Although green walls are increasingly starting to appear amidst the bare material façades of our urban environments, our air continues to get worse. This is because, due to population increase and the ongoing process of urbanisation, the greenery-to-inhabitant ratio is steadily decreasing.
Green walls as we now know them were a direct response to the pollution crises that so many of the world’s major urban centres are experiencing; they were developed as a way to ensure that greenery didn’t altogether disappear from our cities as space becomes both scarcer and more financially valuable. Once the technology was mastered, utilising the surface areas of buildings as hosts of plant life seemed like a common-sense response to the green drought.
And it continues to be a common-sense response. However, as with any burgeoning area of research and development, improvements to existing technology are bound eventually to come along and render obsolete the flaws of established processes.
This is exactly what biologically-receptive concrete aims to do. Research into the ground-breaking construction material is an interdisciplinary practice that brings together architecture, biology and engineering. The aim – which has already been achieved by a small handful of people – is to develop a wall-panel system capable of growing micro-organisms directly on its surface.

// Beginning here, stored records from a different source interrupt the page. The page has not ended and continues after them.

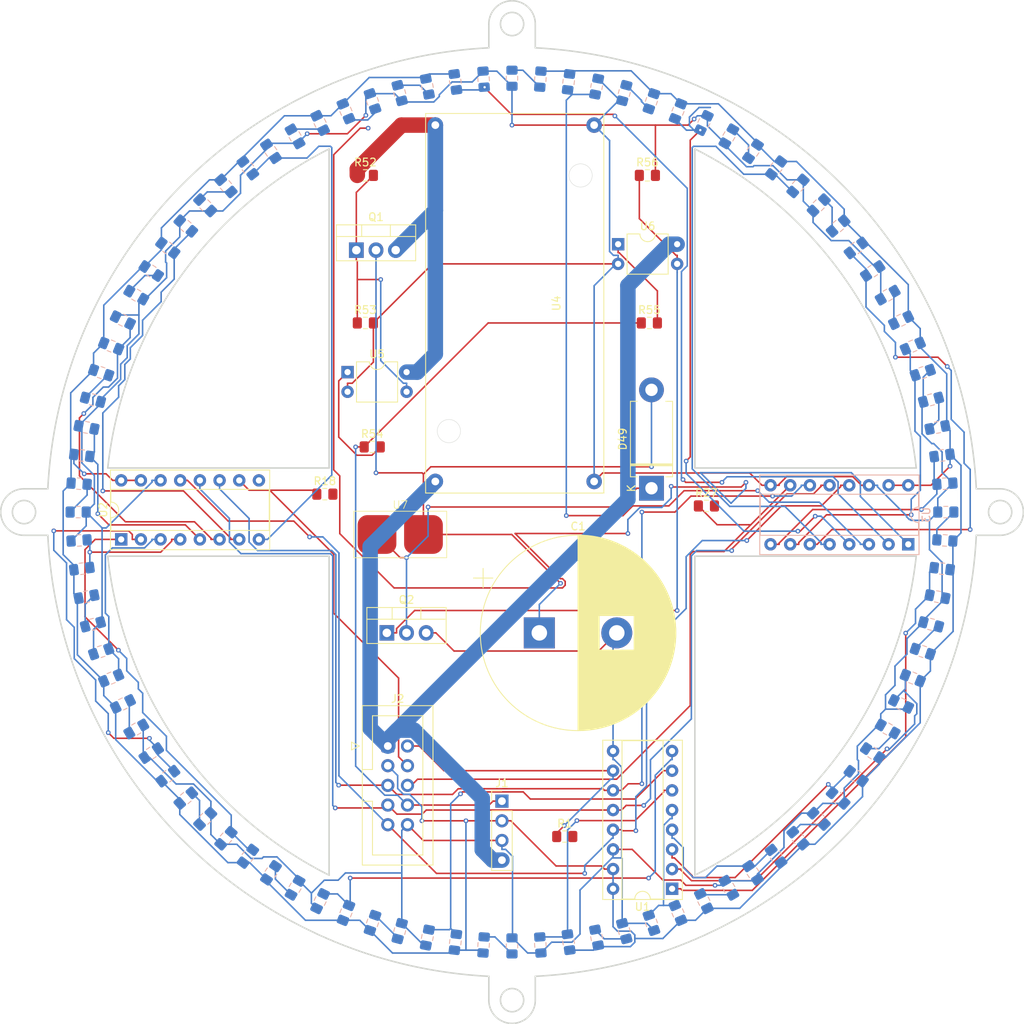
<source format=kicad_pcb>
(kicad_pcb
	(version 20240108)
	(generator "pcbnew")
	(generator_version "8.0")
	(general
		(thickness 1.6)
		(legacy_teardrops no)
	)
	(paper "D")
	(layers
		(0 "F.Cu" signal)
		(31 "B.Cu" signal)
		(32 "B.Adhes" user "B.Adhesive")
		(33 "F.Adhes" user "F.Adhesive")
		(34 "B.Paste" user)
		(35 "F.Paste" user)
		(36 "B.SilkS" user "B.Silkscreen")
		(37 "F.SilkS" user "F.Silkscreen")
		(38 "B.Mask" user)
		(39 "F.Mask" user)
		(40 "Dwgs.User" user "User.Drawings")
		(41 "Cmts.User" user "User.Comments")
		(42 "Eco1.User" user "User.Eco1")
		(43 "Eco2.User" user "User.Eco2")
		(44 "Edge.Cuts" user)
		(45 "Margin" user)
		(46 "B.CrtYd" user "B.Courtyard")
		(47 "F.CrtYd" user "F.Courtyard")
		(48 "B.Fab" user)
		(49 "F.Fab" user)
		(50 "User.1" user)
		(51 "User.2" user)
		(52 "User.3" user)
		(53 "User.4" user)
		(54 "User.5" user)
		(55 "User.6" user)
		(56 "User.7" user)
		(57 "User.8" user)
		(58 "User.9" user)
	)
	(setup
		(pad_to_mask_clearance 0)
		(allow_soldermask_bridges_in_footprints no)
		(pcbplotparams
			(layerselection 0x00010fc_ffffffff)
			(plot_on_all_layers_selection 0x0000000_00000000)
			(disableapertmacros no)
			(usegerberextensions no)
			(usegerberattributes yes)
			(usegerberadvancedattributes yes)
			(creategerberjobfile yes)
			(dashed_line_dash_ratio 12.000000)
			(dashed_line_gap_ratio 3.000000)
			(svgprecision 4)
			(plotframeref no)
			(viasonmask no)
			(mode 1)
			(useauxorigin no)
			(hpglpennumber 1)
			(hpglpenspeed 20)
			(hpglpendiameter 15.000000)
			(pdf_front_fp_property_popups yes)
			(pdf_back_fp_property_popups yes)
			(dxfpolygonmode yes)
			(dxfimperialunits yes)
			(dxfusepcbnewfont yes)
			(psnegative no)
			(psa4output no)
			(plotreference yes)
			(plotvalue yes)
			(plotfptext yes)
			(plotinvisibletext no)
			(sketchpadsonfab no)
			(subtractmaskfromsilk no)
			(outputformat 1)
			(mirror no)
			(drillshape 1)
			(scaleselection 1)
			(outputdirectory "")
		)
	)
	(net 0 "")
	(net 1 "Net-(D49-K)")
	(net 2 "GND")
	(net 3 "Net-(D1-A)")
	(net 4 "Net-(D2-A)")
	(net 5 "Net-(D3-A)")
	(net 6 "Net-(D4-A)")
	(net 7 "Net-(D5-A)")
	(net 8 "Net-(D6-A)")
	(net 9 "Net-(D7-A)")
	(net 10 "Net-(D8-A)")
	(net 11 "Net-(D9-A)")
	(net 12 "Net-(D10-A)")
	(net 13 "Net-(D11-A)")
	(net 14 "Net-(D12-A)")
	(net 15 "Net-(D13-A)")
	(net 16 "Net-(D14-A)")
	(net 17 "Net-(D15-A)")
	(net 18 "Net-(D16-A)")
	(net 19 "Net-(D17-A)")
	(net 20 "Net-(D18-A)")
	(net 21 "Net-(D19-A)")
	(net 22 "Net-(D20-A)")
	(net 23 "Net-(D21-A)")
	(net 24 "Net-(D22-A)")
	(net 25 "Net-(D23-A)")
	(net 26 "Net-(D24-A)")
	(net 27 "3.3v")
	(net 28 "Net-(D49-A)")
	(net 29 "Kicker")
	(net 30 "MOSI")
	(net 31 "MISO")
	(net 32 "SCK1")
	(net 33 "Net-(Q1-G)")
	(net 34 "Net-(Q2-G)")
	(net 35 "48v")
	(net 36 "CSLS1")
	(net 37 "CSLS2")
	(net 38 "Net-(U5-A)")
	(net 39 "CH01")
	(net 40 "CH11")
	(net 41 "CH21")
	(net 42 "CH31")
	(net 43 "CH41")
	(net 44 "CH51")
	(net 45 "CH61")
	(net 46 "CH71")
	(net 47 "CH02")
	(net 48 "CH12")
	(net 49 "CH22")
	(net 50 "CH32")
	(net 51 "CH42")
	(net 52 "CH52")
	(net 53 "CH62")
	(net 54 "CH72")
	(net 55 "CH03")
	(net 56 "CH13")
	(net 57 "CH23")
	(net 58 "CH33")
	(net 59 "CH43")
	(net 60 "CH53")
	(net 61 "CH63")
	(net 62 "CH73")
	(net 63 "12v")
	(net 64 "CSLS3")
	(net 65 "unconnected-(R1-Pad2)")
	(net 66 "unconnected-(R18-Pad2)")
	(net 67 "unconnected-(R27-Pad2)")
	(net 68 "Net-(U6-A)")
	(footprint "Package_DIP:DIP-16_W7.62mm_Socket" (layer "F.Cu") (at 249.555 303.53 90))
	(footprint "Connector_PinHeader_2.54mm:PinHeader_1x04_P2.54mm_Vertical" (layer "F.Cu") (at 298.704 337.312))
	(footprint "Capacitor_SMD:C_0805_2012Metric_Pad1.18x1.45mm_HandSolder" (layer "F.Cu") (at 325.0985 299.212))
	(footprint "Capacitor_SMD:C_0805_2012Metric_Pad1.18x1.45mm_HandSolder" (layer "F.Cu") (at 275.844 297.688))
	(footprint "Package_DIP:DIP-4_W7.62mm" (layer "F.Cu") (at 313.7 265.425))
	(footprint "Connector_IDC:IDC-Header_2x05_P2.54mm_Vertical" (layer "F.Cu") (at 283.972 330.2))
	(footprint "Capacitor_SMD:C_0805_2012Metric_Pad1.18x1.45mm_HandSolder" (layer "F.Cu") (at 281.0725 256.54))
	(footprint "Capacitor_SMD:C_0805_2012Metric_Pad1.18x1.45mm_HandSolder" (layer "F.Cu") (at 317.4785 256.54))
	(footprint "Capacitor_SMD:C_0805_2012Metric_Pad1.18x1.45mm_HandSolder" (layer "F.Cu") (at 317.7325 275.59))
	(footprint "Capacitor_SMD:C_0805_2012Metric_Pad1.18x1.45mm_HandSolder" (layer "F.Cu") (at 281.0725 275.59))
	(footprint "Package_DIP:DIP-4_W7.62mm" (layer "F.Cu") (at 278.775 281.935))
	(footprint "Package_TO_SOT_THT:TO-220-3_Vertical" (layer "F.Cu") (at 279.908 266.192))
	(footprint "Package_DIP:DIP-16_W7.62mm_Socket" (layer "F.Cu") (at 320.665 348.625 180))
	(footprint "BoostConverter:Boost_Convertor_LM2577" (layer "F.Cu") (at 300.355 273.05 90))
	(footprint "Diode_THT:D_DO-201AD_P12.70mm_Horizontal" (layer "F.Cu") (at 318.008 296.926 90))
	(footprint "Capacitor_SMD:C_0805_2012Metric_Pad1.18x1.45mm_HandSolder" (layer "F.Cu") (at 281.9615 291.592))
	(footprint "Package_TO_SOT_THT:TO-220-3_Vertical" (layer "F.Cu") (at 283.845 315.595))
	(footprint "KickerPad:KickerPad" (layer "F.Cu") (at 285.575 302.895))
	(footprint "Capacitor_THT:CP_Radial_D25.0mm_P10.00mm_SnapIn" (layer "F.Cu") (at 303.53 315.595))
	(footprint "Capacitor_SMD:C_0805_2012Metric_Pad1.18x1.45mm_HandSolder" (layer "F.Cu") (at 306.8105 341.884))
	(footprint "Capacitor_SMD:C_0805_2012Metric_Pad1.18x1.45mm_HandSolder" (layer "B.Cu") (at 336.9234 257.897 49))
	(footprint "Capacitor_SMD:C_0805_2012Metric_Pad1.18x1.45mm_HandSolder"
		(layer "B.Cu")
		(uuid "02bdf5a7-73bd-4bb5-a6e9-3cd73fac19ff")
		(at 339.598 260.402 45)
		(descr "Capacitor SMD 0805 (2012 Metric), square (rectangular) end terminal, IPC_7351 nominal with elongated pad for handsoldering. (Body size source: IPC-SM-782 page 76, https://www.pcb-3d.com/wordpress/wp-content/uploads/ipc-sm-782a_amendment_1_and_2.pdf, https://docs.google.com/spreadsheets/d/1BsfQQcO9C6DZCsRaXUlFlo91Tg2WpOkGARC1WS5S8t0/edit?usp=sharing), generated with kicad-footprint-generator")
		(tags "capacitor handsolder")
		(property "Reference" "D22"
			(at 0 1.679999 45)
			(layer "B.SilkS")
			(hide yes)
			(uuid "16af0a34-b82f-41f8-8d5e-4389ea90d5bd")
			(effects
				(font
					(size 1 1)
					(thickness 0.15)
				)
				(justify mirror)
			)
		)
		(property "Value" "LED"
			(at 0 -1.679999 45)
			(layer "B.Fab")
			(uuid "92b062f3-d3ac-4dfb-9958-3f11c04046a2")
			(effects
				(font
					(size 1 1)
					(thickness 0.15)
				)
				(justify mi
... [622466 chars truncated]
</source>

BiotA Lab at University College London’s Bartlett School of Architecture contains one such handful of people. The lab has successfully developed a magnesium phosphate-based concrete that is capable of hosting microorganisms and nurturing bio-colonisation directly from the pores on its surface, without the need for soil and associated irrigation systems.
The team from Bartlett’s School recently exhibited their innovation as part of the SuperMaterial exhibition at The Building Centre in London. As an exhibition aimed at showcasing how radical new materials will transform our relationship to both the natural and built environments, bio-concrete fit right in.
BiotA Lab’s ultimate aim in developing bio-concrete was to transcend existing green walls and their various limitations. For instance, the mechanical irrigation systems and other expensive maintenance that are required to keep existing green walls functional – not to mention the high level of expense associated with their initial implementation. Additionally, existing green wall systems demonstrate a low integration between structures and the living organisms that grow on them – a hurdle that is, obviously, overcome with bio-concrete.
The magnesium phosphate-based concrete developed at BiotA Lab will also allow the growth of micro-organisms that have been overlooked in current green wall systems. For instance, bio-concrete will allow the growth of cryptogamic cover surfaces – plants that reproduce via spores as opposed to flowers or seeds – such as lichens, mosses and fungi.
Building ‘envelopes’ (e.g. roofs and façades) are being particularly targeted as recipients for greening via bio-receptive concrete.
Ultimately, bio-concrete will allow plant life to thrive on buildings in a way that is both more sustainable and more efficient than existing green walls. Importantly, thanks to the interdisciplinary and holistic research process by which the material has been developed, it will do so without compromising the structural integrity of our built environment.